Two review authors independently assessed study eligibility, extracted data, and graded methodological quality. Data extraction and methodological quality were checked by a third author who resolved differences when these arose. Where clinically meaningful to do so, we meta-analysed dichotomous outcomes using the relative risk (RR) and report the 95% confidence intervals (95% CIs).

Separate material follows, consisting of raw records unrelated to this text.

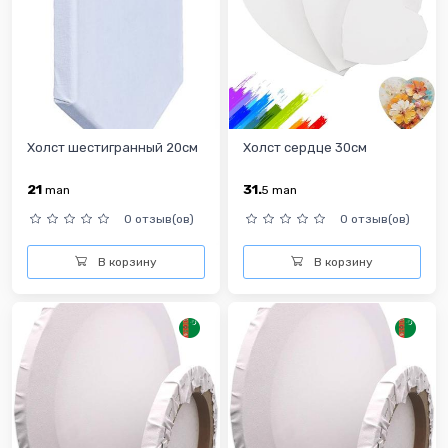
Холст шестигранный 20см
Холст сердце 30см
21
31.
man
5
man
0 отзыв(ов)
0 отзыв(ов)
В корзину
В корзину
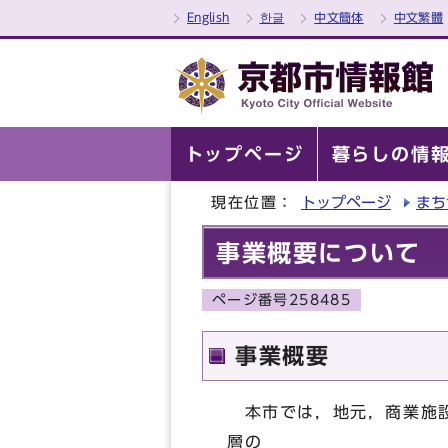
English
한글
中文簡体
中文繁體
トップページ
暮らしの情
現在位置：
トップページ
まち
事業概要について
ページ番号258485
事業概要
本市では，地元，商業施設
層の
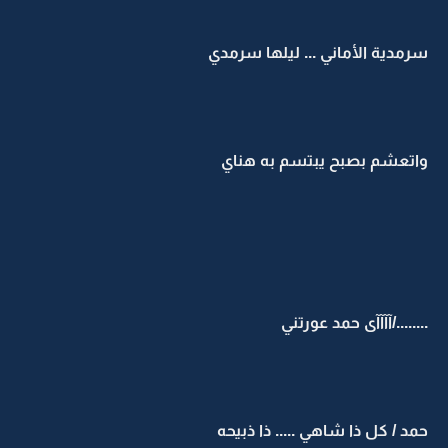
سرمدية الأماني ... ليلها سرمدي
واتعشم بصبح يبتسم به هناي
......../آآآآى حمد عورتني
حمد / كل ذا شاهي ..... ذا ذبيحه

One completed trial (N = 816) and one sub-group (N = 249) of a larger trial met inclusion criteria. We combined the mortality data for both trials comparing initiating ART at CD4 levels at 350 cells/µL or between 200 and 350 cells/µL with deferring initiation of ART to CD4 levels of 250 cells/µL or 200 cells/µL. There was a statistically significant reduction in death when starting ART at higher CD4 counts. Risk of death was reduced by 74% (RR = 0.26; 95% CI: 0.11, 0.62; P = 0.002). Risk of tuberculosis was reduced by 50% in the groups starting ART early; this was not statistically significant, with the reduction as much as 74% or an increased risk of up to 12% (RR = 0.54; 95% CI: 0.26, 1.12; P = 0.01). Starting ART at enrollment (when participants had CD4 counts of 350 cells/µL) rather than deferring to starting at a CD4 count of 250 cells/µL reduced the risk of disease progression by 70%; this was not statistically significant, with the reduction in risk as much as 97% or an increased risk of up to 185% (RR = 0.30; 95% CI: 0.03, 2.85; P = 0.29).
One RCT found no statistically significant difference in the number of independent Grade 3 or 4 adverse events occurring in the early and standard ART groups when we conducted an intention-to-treat analysis (RR = 1.72; 95% CI: 0.98, 3.03; P = 0.06). However, when analyzing only participants who actually commenced ART in the deferred group (n = 160), the trial authors report a statistically significant increase in the incidence of zidovudine-related anaemia (8.1%) compared with those in the early initiation group (3.4%) (RR = 0.42; 95% CI: 0.20, 0.88; P = 0.02).